→ Exercise description:
All lines in the material below that contain "Налоговый" should be located and copied.

→ Data section:
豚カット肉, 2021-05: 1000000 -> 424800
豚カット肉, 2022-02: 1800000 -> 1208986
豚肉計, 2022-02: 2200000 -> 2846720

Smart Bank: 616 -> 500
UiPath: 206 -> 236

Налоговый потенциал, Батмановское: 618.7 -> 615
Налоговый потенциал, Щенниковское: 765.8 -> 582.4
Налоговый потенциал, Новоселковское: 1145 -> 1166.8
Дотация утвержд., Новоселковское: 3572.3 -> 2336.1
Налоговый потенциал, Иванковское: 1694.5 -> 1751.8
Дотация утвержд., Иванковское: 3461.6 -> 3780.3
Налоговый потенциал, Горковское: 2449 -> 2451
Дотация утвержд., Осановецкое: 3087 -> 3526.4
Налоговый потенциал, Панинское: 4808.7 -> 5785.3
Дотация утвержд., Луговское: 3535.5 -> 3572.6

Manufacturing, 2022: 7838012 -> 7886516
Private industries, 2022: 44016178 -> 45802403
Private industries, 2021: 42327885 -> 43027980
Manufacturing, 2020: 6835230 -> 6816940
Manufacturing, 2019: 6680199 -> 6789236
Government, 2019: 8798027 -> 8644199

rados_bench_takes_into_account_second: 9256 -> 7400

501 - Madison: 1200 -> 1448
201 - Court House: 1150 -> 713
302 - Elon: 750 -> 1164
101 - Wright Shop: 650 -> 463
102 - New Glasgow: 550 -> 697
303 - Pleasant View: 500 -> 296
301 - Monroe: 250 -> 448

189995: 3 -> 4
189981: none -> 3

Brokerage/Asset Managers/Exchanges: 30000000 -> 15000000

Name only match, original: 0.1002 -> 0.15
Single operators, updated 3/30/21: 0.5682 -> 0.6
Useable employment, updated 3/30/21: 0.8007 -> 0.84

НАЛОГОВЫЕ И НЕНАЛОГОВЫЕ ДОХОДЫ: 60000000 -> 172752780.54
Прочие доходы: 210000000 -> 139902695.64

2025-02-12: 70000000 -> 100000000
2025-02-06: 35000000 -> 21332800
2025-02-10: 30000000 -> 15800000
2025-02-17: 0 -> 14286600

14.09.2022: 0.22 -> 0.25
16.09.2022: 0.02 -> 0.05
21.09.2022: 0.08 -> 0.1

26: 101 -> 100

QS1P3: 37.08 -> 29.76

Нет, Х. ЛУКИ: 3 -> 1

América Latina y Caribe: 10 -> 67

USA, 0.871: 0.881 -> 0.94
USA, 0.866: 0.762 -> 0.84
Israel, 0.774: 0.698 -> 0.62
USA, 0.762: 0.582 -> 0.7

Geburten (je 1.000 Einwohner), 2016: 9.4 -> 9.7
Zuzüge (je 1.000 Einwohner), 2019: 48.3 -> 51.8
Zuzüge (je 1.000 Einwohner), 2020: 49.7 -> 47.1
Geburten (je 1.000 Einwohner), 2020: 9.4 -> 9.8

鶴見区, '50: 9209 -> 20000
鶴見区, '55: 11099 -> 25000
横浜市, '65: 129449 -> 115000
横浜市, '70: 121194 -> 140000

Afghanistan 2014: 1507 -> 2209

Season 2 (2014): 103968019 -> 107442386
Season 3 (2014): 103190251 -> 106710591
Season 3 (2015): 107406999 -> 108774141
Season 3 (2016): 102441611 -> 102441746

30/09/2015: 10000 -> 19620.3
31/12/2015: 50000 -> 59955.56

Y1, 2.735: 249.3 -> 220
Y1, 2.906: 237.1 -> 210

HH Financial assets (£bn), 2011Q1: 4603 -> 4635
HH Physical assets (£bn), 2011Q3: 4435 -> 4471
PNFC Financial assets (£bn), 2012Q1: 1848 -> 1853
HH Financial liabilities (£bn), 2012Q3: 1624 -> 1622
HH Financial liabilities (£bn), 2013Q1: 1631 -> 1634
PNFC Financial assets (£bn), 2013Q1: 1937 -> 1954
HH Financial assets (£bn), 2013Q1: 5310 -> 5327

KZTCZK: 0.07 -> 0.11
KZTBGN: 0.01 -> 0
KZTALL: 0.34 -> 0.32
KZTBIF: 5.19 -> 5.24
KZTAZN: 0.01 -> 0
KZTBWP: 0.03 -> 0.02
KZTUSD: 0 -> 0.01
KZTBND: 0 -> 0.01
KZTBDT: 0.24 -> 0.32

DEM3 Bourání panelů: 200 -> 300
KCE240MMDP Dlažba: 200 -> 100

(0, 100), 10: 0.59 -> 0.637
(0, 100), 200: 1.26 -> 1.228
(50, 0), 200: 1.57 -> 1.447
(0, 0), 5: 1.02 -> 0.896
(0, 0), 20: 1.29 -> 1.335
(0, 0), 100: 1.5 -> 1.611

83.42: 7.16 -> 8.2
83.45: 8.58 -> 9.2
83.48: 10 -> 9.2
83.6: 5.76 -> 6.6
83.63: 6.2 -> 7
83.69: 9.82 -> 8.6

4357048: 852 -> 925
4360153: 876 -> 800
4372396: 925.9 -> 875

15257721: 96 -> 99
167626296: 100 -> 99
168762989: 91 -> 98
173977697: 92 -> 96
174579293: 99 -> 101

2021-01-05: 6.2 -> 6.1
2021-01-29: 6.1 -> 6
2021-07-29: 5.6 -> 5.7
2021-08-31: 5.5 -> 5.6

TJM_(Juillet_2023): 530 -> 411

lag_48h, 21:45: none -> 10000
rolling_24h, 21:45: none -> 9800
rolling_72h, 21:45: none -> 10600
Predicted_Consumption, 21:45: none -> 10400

→ Written reply:
Налоговый потенциал, Батмановское: 618.7 -> 615
Налоговый потенциал, Щенниковское: 765.8 -> 582.4
Налоговый потенциал, Новоселковское: 1145 -> 1166.8
Налоговый потенциал, Иванковское: 1694.5 -> 1751.8
Налоговый потенциал, Горковское: 2449 -> 2451
Налоговый потенциал, Панинское: 4808.7 -> 5785.3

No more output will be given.